[Start of Attachment]
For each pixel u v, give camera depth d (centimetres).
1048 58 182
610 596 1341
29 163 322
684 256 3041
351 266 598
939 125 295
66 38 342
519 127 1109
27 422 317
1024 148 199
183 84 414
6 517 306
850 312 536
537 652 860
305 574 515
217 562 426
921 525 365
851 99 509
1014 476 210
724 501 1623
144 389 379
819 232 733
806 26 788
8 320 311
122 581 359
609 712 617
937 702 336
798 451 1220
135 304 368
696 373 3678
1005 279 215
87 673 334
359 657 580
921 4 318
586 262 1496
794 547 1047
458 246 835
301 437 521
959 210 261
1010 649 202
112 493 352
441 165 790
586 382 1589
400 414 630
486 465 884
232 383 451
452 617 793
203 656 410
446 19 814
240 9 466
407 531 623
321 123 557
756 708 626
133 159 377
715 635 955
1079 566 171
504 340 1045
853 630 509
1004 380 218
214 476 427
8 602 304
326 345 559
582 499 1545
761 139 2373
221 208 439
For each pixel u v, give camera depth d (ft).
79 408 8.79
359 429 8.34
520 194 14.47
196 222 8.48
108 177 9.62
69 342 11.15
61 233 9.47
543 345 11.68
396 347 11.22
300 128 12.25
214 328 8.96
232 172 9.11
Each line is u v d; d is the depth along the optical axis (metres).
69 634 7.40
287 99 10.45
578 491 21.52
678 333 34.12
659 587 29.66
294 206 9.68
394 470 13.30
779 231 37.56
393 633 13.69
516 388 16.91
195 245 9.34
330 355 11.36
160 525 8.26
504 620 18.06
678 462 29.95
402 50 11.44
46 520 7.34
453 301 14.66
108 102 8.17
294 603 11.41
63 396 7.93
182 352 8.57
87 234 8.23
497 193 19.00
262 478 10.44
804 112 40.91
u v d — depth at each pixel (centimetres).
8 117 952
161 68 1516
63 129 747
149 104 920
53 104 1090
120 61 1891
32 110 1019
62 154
[End of Attachment]
## Problem description:
Could you restate all of the lines above without altering a single word?

## Response to the exercise:
For each pixel u v, give camera depth d (centimetres).
1048 58 182
610 596 1341
29 163 322
684 256 3041
351 266 598
939 125 295
66 38 342
519 127 1109
27 422 317
1024 148 199
183 84 414
6 517 306
850 312 536
537 652 860
305 574 515
217 562 426
921 525 365
851 99 509
1014 476 210
724 501 1623
144 389 379
819 232 733
806 26 788
8 320 311
122 581 359
609 712 617
937 702 336
798 451 1220
135 304 368
696 373 3678
1005 279 215
87 673 334
359 657 580
921 4 318
586 262 1496
794 547 1047
458 246 835
301 437 521
959 210 261
1010 649 202
112 493 352
441 165 790
586 382 1589
400 414 630
486 465 884
232 383 451
452 617 793
203 656 410
446 19 814
240 9 466
407 531 623
321 123 557
756 708 626
133 159 377
715 635 955
1079 566 171
504 340 1045
853 630 509
1004 380 218
214 476 427
8 602 304
326 345 559
582 499 1545
761 139 2373
221 208 439
For each pixel u v, give camera depth d (ft).
79 408 8.79
359 429 8.34
520 194 14.47
196 222 8.48
108 177 9.62
69 342 11.15
61 233 9.47
543 345 11.68
396 347 11.22
300 128 12.25
214 328 8.96
232 172 9.11
Each line is u v d; d is the depth along the optical axis (metres).
69 634 7.40
287 99 10.45
578 491 21.52
678 333 34.12
659 587 29.66
294 206 9.68
394 470 13.30
779 231 37.56
393 633 13.69
516 388 16.91
195 245 9.34
330 355 11.36
160 525 8.26
504 620 18.06
678 462 29.95
402 50 11.44
46 520 7.34
453 301 14.66
108 102 8.17
294 603 11.41
63 396 7.93
182 352 8.57
87 234 8.23
497 193 19.00
262 478 10.44
804 112 40.91
u v d — depth at each pixel (centimetres).
8 117 952
161 68 1516
63 129 747
149 104 920
53 104 1090
120 61 1891
32 110 1019
62 154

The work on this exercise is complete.